Sunday 19 October 2014

RUSSIA AND CHINA: Will the Two Powers Ever Collide?

Russia and China have common geopolitical and economic interests at this juncture because they are both faced with common rivals. What brings them closer together is the threat that they perceive that the US poses to their security interests and to the balance of power at their respective regional levels. Indicative of the common course Russia and China are following because of the common rival they fear is the recent UN vote for rotating UN Council members.

China and Russia voted for Venezuela that the US strongly opposes while they rejected Turkey that the US favors. This is a very strong political message not so much to Turkey which had been immersed in the jihadist rebel movement to overthrow Syria’s president Assad, but to the US that it cannot continue the policy of destabilization.

There is also the question of US-imposed sanctions Russia deems reckless and the containment policy both Russia and China are confronting. Clearly the US has containment if not an encirclement policy toward Russia, justified in large measure because of Russia’s policy toward Ukraine, but also because Putin entertains ambitions of reviving at least part of what was once the glory of the Russian Empire.

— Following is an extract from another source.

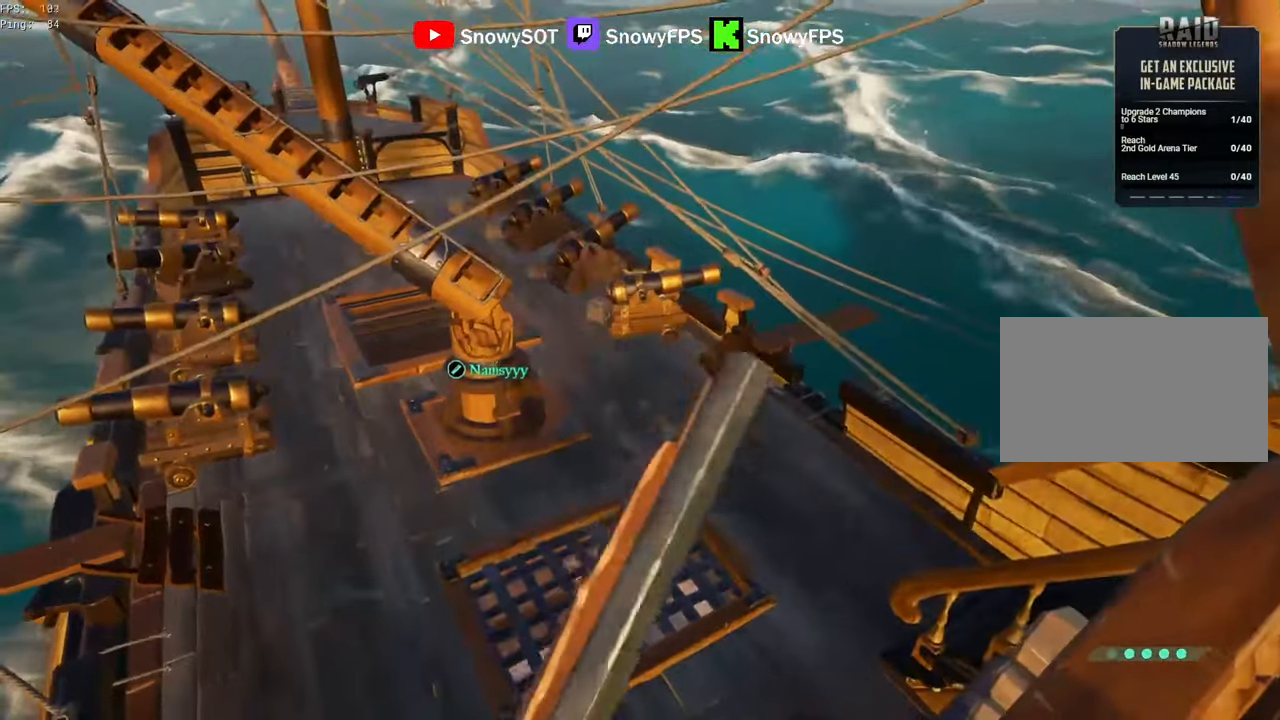
{"keys": ["s"], "mouse": [], "mouse_move": "still", "events": [[267, "s", "down"], [317, "space", "down"], [467, "space", "up"]]}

At the same time, the US has a policy of deep engagement with China but also a containment policy for strategic considerations and to secure the leverage it desires in Asia with its own allies. These realities of US policy toward Russia and China only bring the two countries closer together, while each is guarded about the power of the other. After all, China is a global economic power with nuclear weapons and the world’s largest army in terms of manpower, while Russia is a regional power trying to revive some of its former glory against iwncredible obstacles from the West.

Because of the geographical proximity and historic rivalry between China and Russia, Czarist era as well as Soviet era, it is very realistic to assume that the antagonistic relationship is just below the surface and one day Moscow and Beijing could become bitter rivals once there is an absence of convergence of economic and strategic interests. The US that used China to undermine Russia is actually bringing the two countries closer together by the aggressive and destabilizing foreign policy it has been pursuing in the last two decades. I can easily see Russia distancing itself from China in the future, assuming several scenarios play out.

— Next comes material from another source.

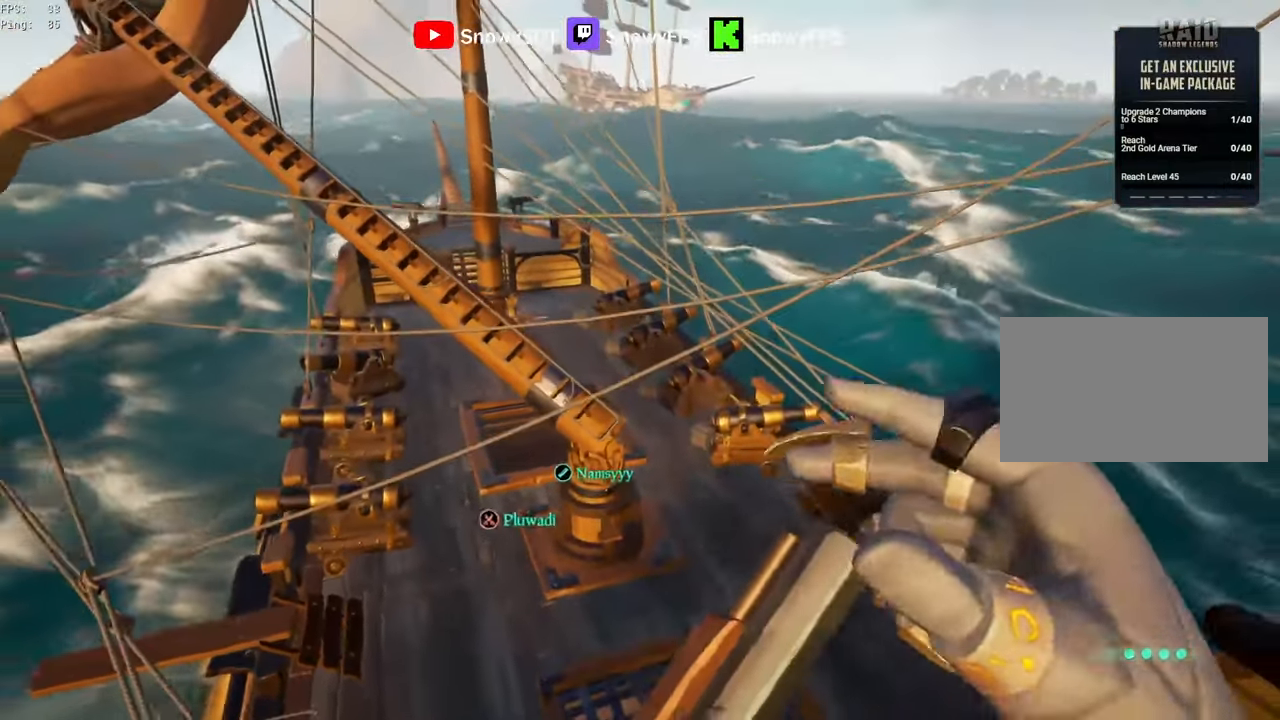
{"keys": [], "mouse": [], "mouse_move": "left", "events": [[17, "s", "up"], [100, "d", "down"], [283, "d", "up"]]}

First, China becomes very powerful and Moscow feels that it is in its interest to counter balance it by forging a new relationship with Washington to pursue a joint US-Russia containment policy toward China through regional blocs. Second, I can see Russia becoming disturbed over China’s increasing influence across Eurasia, especially in Muslim countries where it has an interest to secure raw materials and market share. How can Russia use its political leverage to offset China’s rise to globalism?

Several years ago, I proposed to my colleagues at the World Association of International Studies (Stanford U.) that Russia and Israel ought to join both the EU and NATO as a way to secure stability in Europe, Eurasia and the Middle East. This may seem like a dream at this point, but the prospect of closer Russian integration with the EU is not so far off the reality chart because of the energy reliance of EU on Russia, and as China gains strength who is to say what Washington’s position would be on this issue.

For its part, China has a global approach to policy and behaves in a more restrained manner than Russia and much more prone to global stability because of its economic role than the US that has immersed itself in destabilization policies through direct and indirect means in Africa, Middle East, Ukraine, and several Latin American republics. China has a great deal more at stake around the world at this juncture, and tends to be cautious even when it can easily prevail given that it enjoys so much political and economic leverage.

Its ultimate goal is to reestablish some of the glory of the past when China was the world’s powerful empire, but the road to glory has to be one of caution, balancing out the demands of the military elites, the new capitalists, and those of the masses still trying to achieve upward social mobility. Caution means a policy of its own trying to contain the US from further destabilization conduct, while also keeping Russia integrated into the Chinese economy – $400 billion energy deal for example – while insisting on political solutions to the Ukraine crisis.

China has no illusions about Russia as a potential rival and a potential destabilizing regional force. This is evidenced by some of the critical comments Beijing has made regarding Putin’s behavior toward Ukraine. Realistically, China has to have Russia on its side for the next decade, and perhaps even until the mid-21stcentury when China will be clearly dominant, assuming nothing drastic like a war breaks out. I can see Beijing imposing its own containment on Russia, if the latter becomes an obstacle to China’s economic or military security.

Ukraine is clearly a security matter for Russia and one with an interesting history of US covert meddling, but it is also an issue for the EU that has been pressuring China to lean on Moscow for a negotiated solution. If the issue were not the Ukraine but a close Asian neighbor where Russia was meddling, Beijing would turn quickly against Moscow.

Beijing has not made as much noise about US meddling in Mongolia partly because the US counterbalances Russia at no expense to China. Mongolia has been quietly supportive of Russia over Ukraine. To neutralize China, Putin has been trying to create a China-Mongolia-Russia alliance against NATO and the US.
Even Mao recognized that the US was a “natural” ally of China and had invited the US to accept the new situation during the Civil War with Chiang Kai Shek’s KMT. The US rejected Mao’s proposal, siding instead with the nationalists. The future of China-Russia relations depends as much on US foreign policy toward Russia and China as it does on China.